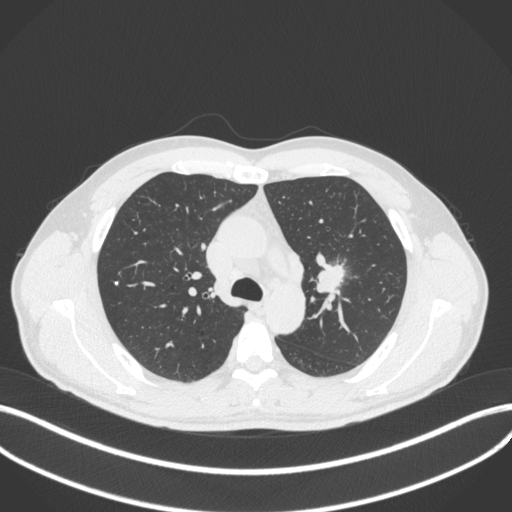
Chest CT, one axial slice. Slice 290 of 383 in the series (ordered by position). Lung window (W 1500 / L -600 HU). 1 mm slice thickness. 512 × 512 image matrix, field of view 400 × 400 mm. Patient: male, 50 years. Case-level facts recorded for this patient, not image findings: clinical TNM (as recorded): T1c N1 M1b.
Annotated regions visible in this slice (rectangle marked by the reading radiologist):
- lung tumour (recorded histology: squamous cell carcinoma): bounding box [x1, y1, x2, y2] px = [309, 254, 348, 295]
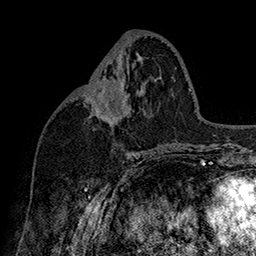
Breast MRI (dynamic contrast-enhanced), one axial slice; slice 77 of 160 in the series (ordered by position); cropped to one breast; dynamic contrast-enhanced series, time point 2 of 7 at this slice position (early post-contrast); 1.5 T; TE 2.8 ms, TR 5.4 ms; 1 mm slice thickness; 256 × 256 image matrix, field of view 180 × 180 mm. Female patient.
Structures marked on this image (semi-automatically segmented with operator editing):
- enhancing-tissue mask used for the functional tumour volume (all voxels passing the contrast-enhancement thresholds inside the analysis volume; usually the tumour): box from (x=90, y=78) to (x=124, y=105) px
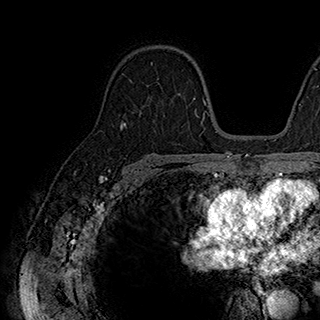
Breast MRI (dynamic contrast-enhanced), one axial slice; slice 122 of 180 in the series (ordered by position); cropped to one breast; dynamic contrast-enhanced series, time point 2 of 7 at this slice position (early post-contrast); 1.5 T; TE 2.8 ms, TR 5.4 ms; 1 mm slice thickness; 320 × 320 image matrix. Female patient.
Annotated regions visible in this slice (semi-automatic segmentation, software-assisted and operator-edited):
- enhancing-tissue mask used for the functional tumour volume (all voxels passing the contrast-enhancement thresholds inside the analysis volume; usually the tumour): box from (x=151, y=62) to (x=159, y=80) px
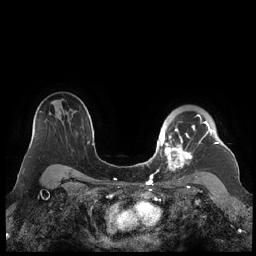
Breast MRI (dynamic contrast-enhanced), one axial slice. Dynamic contrast-enhanced series, time point 2 of 7 at this slice position (early post-contrast). 1.5 T. TE 1.9 ms, TR 4.1 ms. 0.8 mm slice thickness. 256 × 256 image matrix. Female patient.
Structures marked on this image (semi-automatic segmentation, software-assisted and operator-edited):
- enhancing-tissue mask used for the functional tumour volume (all voxels passing the contrast-enhancement thresholds inside the analysis volume; usually the tumour): bounding box (x1, y1, x2, y2) in pixels: (160, 114, 219, 171)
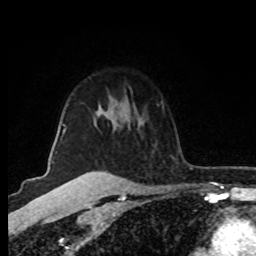
Breast MRI (dynamic contrast-enhanced), one axial slice; slice 63 of 80 in the series (ordered by position); cropped to one breast; dynamic contrast-enhanced series, time point 2 of 8 at this slice position (early post-contrast); 1.5 T; TE 4.2 ms, TR 7 ms; 2 mm slice thickness; 256 × 256 image matrix. Female patient.
Structures marked on this image (semi-automatically segmented with operator editing):
- enhancing-tissue mask used for the functional tumour volume (all voxels passing the contrast-enhancement thresholds inside the analysis volume; usually the tumour): bounding box [x1, y1, x2, y2] px = [63, 124, 66, 133]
◇ ◇ ◇ ◇ ◇
§ **Requirement**
Quote each entry above verbatim and drop the pictures.

§ **Answer section**
Chest CT, one axial slice. Slice 290 of 383 in the series (ordered by position). Lung window (W 1500 / L -600 HU). 1 mm slice thickness. 512 × 512 image matrix, field of view 400 × 400 mm. Patient: male, 50 years. Case-level facts recorded for this patient, not image findings: clinical TNM (as recorded): T1c N1 M1b.
Annotated regions visible in this slice (rectangle marked by the reading radiologist):
- lung tumour (recorded histology: squamous cell carcinoma): bounding box [x1, y1, x2, y2] px = [309, 254, 348, 295]
Breast MRI (dynamic contrast-enhanced), one axial slice; slice 77 of 160 in the series (ordered by position); cropped to one breast; dynamic contrast-enhanced series, time point 2 of 7 at this slice position (early post-contrast); 1.5 T; TE 2.8 ms, TR 5.4 ms; 1 mm slice thickness; 256 × 256 image matrix, field of view 180 × 180 mm. Female patient.
Structures marked on this image (semi-automatically segmented with operator editing):
- enhancing-tissue mask used for the functional tumour volume (all voxels passing the contrast-enhancement thresholds inside the analysis volume; usually the tumour): box from (x=90, y=78) to (x=124, y=105) px
Breast MRI (dynamic contrast-enhanced), one axial slice; slice 122 of 180 in the series (ordered by position); cropped to one breast; dynamic contrast-enhanced series, time point 2 of 7 at this slice position (early post-contrast); 1.5 T; TE 2.8 ms, TR 5.4 ms; 1 mm slice thickness; 320 × 320 image matrix. Female patient.
Annotated regions visible in this slice (semi-automatic segmentation, software-assisted and operator-edited):
- enhancing-tissue mask used for the functional tumour volume (all voxels passing the contrast-enhancement thresholds inside the analysis volume; usually the tumour): box from (x=151, y=62) to (x=159, y=80) px
Breast MRI (dynamic contrast-enhanced), one axial slice. Dynamic contrast-enhanced series, time point 2 of 7 at this slice position (early post-contrast). 1.5 T. TE 1.9 ms, TR 4.1 ms. 0.8 mm slice thickness. 256 × 256 image matrix. Female patient.
Structures marked on this image (semi-automatic segmentation, software-assisted and operator-edited):
- enhancing-tissue mask used for the functional tumour volume (all voxels passing the contrast-enhancement thresholds inside the analysis volume; usually the tumour): bounding box (x1, y1, x2, y2) in pixels: (160, 114, 219, 171)
Breast MRI (dynamic contrast-enhanced), one axial slice; slice 63 of 80 in the series (ordered by position); cropped to one breast; dynamic contrast-enhanced series, time point 2 of 8 at this slice position (early post-contrast); 1.5 T; TE 4.2 ms, TR 7 ms; 2 mm slice thickness; 256 × 256 image matrix. Female patient.
Structures marked on this image (semi-automatically segmented with operator editing):
- enhancing-tissue mask used for the functional tumour volume (all voxels passing the contrast-enhancement thresholds inside the analysis volume; usually the tumour): bounding box [x1, y1, x2, y2] px = [63, 124, 66, 133]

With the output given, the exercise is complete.